Condition—Good throughout.


a(4). Homestead Moat, W. of Batler's Green.

a(5). House, at Batler's Green, one mile E. of Aldenham village, was built c. 1560, of plastered timber and brick, but has been much enlarged and altered in the 18th and 19th centuries; the roof is tiled. The original plan is untraceable; the 16th-century part of the house is now L-shaped, the long wing facing E. and the short wing N. The wall at the N. end of the E. front is of brick, the rest being of timber with pargetting in large panels, much restored; some original brickwork remains on the S. and W. sides of the short wing. There are two gables on the E. front, with 16th-century barge-boards, one of a pierced guilloche pattern. Only one small window, high up in the N. wall, is original, and has moulded oak mullions and jambs; the oriel window of the hall, and the other windows of the 16th-century house have modern casements. The large central chimney retains its original base. In the hall, now enlarged, is a fireplace with a segmental brick arch of two orders; there is a similar fireplace in the W. part of the hall, formerly a separate room; a part of the ceiling is of open timber work with massive moulded beams and joists; the walls are panelled in oak up to the white plaster frieze. At the S. end of the main block are two more rooms; in one is a fireplace resembling those in the hall, and there is some oak panelling in a small room on the N. The room at the S. end of the house is said to have been formerly a granary, and contains a modern staircase, in which some old timberbraces have been used as balusters. Some of the walls on the first floor have exposed timbers, and in one room is a fireplace similar to those in the hall. In the grounds, S.E. of the house, is a large brick and timber out-building, possibly also of the 16th century.

Condition—Good throughout; the old work is carefully preserved.
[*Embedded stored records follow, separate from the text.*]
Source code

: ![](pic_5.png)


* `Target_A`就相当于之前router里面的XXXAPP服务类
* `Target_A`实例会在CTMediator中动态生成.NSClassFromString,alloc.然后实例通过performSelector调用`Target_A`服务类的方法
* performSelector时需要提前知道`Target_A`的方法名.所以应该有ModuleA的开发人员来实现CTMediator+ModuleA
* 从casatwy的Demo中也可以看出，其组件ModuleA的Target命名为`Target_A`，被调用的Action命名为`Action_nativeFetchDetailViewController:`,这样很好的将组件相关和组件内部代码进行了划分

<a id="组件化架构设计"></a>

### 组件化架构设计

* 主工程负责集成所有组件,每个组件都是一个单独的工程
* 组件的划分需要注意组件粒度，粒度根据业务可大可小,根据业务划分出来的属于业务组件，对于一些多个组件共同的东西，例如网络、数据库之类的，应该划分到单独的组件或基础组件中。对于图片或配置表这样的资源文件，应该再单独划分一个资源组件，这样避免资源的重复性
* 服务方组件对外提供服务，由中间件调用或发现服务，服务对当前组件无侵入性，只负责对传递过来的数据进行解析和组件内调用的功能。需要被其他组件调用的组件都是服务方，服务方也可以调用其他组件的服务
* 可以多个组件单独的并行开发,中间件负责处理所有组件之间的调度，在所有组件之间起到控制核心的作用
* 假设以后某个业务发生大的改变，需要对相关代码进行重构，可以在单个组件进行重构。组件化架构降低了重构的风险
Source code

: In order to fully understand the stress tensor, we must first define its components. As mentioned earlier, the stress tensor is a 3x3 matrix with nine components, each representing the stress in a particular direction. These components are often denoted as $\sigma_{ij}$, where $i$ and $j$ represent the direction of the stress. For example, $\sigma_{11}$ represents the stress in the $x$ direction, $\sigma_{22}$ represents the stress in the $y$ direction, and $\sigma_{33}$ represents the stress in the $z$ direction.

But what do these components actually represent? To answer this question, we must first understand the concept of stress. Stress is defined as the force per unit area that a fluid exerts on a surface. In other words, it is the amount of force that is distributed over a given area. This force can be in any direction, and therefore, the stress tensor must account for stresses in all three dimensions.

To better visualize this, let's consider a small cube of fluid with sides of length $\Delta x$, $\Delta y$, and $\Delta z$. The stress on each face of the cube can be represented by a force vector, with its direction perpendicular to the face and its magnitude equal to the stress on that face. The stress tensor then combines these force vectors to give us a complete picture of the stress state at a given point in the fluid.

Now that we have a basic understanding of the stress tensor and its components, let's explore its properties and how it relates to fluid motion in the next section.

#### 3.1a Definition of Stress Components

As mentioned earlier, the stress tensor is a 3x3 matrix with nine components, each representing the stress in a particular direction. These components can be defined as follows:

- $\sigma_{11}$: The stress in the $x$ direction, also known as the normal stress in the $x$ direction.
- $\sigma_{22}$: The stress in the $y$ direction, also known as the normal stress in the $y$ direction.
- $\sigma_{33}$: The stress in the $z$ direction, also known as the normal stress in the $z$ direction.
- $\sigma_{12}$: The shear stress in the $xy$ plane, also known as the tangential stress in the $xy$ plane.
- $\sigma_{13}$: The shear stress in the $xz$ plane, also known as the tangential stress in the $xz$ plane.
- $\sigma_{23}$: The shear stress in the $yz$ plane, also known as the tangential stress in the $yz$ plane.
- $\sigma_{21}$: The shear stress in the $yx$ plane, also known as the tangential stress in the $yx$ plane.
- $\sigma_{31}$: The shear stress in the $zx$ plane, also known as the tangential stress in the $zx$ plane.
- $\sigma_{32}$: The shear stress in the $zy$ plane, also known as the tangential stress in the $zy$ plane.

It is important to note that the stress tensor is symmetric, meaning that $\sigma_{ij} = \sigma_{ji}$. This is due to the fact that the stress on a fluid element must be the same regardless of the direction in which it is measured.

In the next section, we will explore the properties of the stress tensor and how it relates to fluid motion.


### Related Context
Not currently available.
b(6). Aldenham House stands in a park about 2¼ miles S.E. of Aldenham, and 1 mile N.W. of Elstree village. It was practically re-built in the 18th century, and enlarged in the 19th century. The following 17th-century fittings remain: in the Entrance Hall, panelling, now grained and varnished to imitate new oak. In the Pine Room on the mezzanine floor, a carved and panelled oak overmantel from Elstree Hall (now demolished): in a passage on the same floor, a dado of oak panelling: in the West Room on the first floor, another 17th-century overmantel, also from Elstree Hall; the stonework of the fireplace bears the date 1529, but the detail of the carving is at least a hundred years later. In the Pillar Room on the same floor, a piece of 17th-century carved panelling is used as an overmantel.


b(7). Delrow House, in the hamlet of Delrow, about a mile S. of Aldenham Church, is a two-storeyed building of plastered brick; the roofs are tiled and gabled; the plan is L-shaped. A house was built here by William Hutchinson in 1666, and a rain-water head bears that date.


b(8). Cottage, opposite Delrow House, of late 16th-century date, appears to have been originally part of a large building. It is of two storeys, the upper projecting. The walls are of closely-spaced vertical timbers and plaster; the roof is tiled. At the back is a large brick chimney stack with two shafts, on the S.E. side is an oriel window, and on the S.W. front an original door.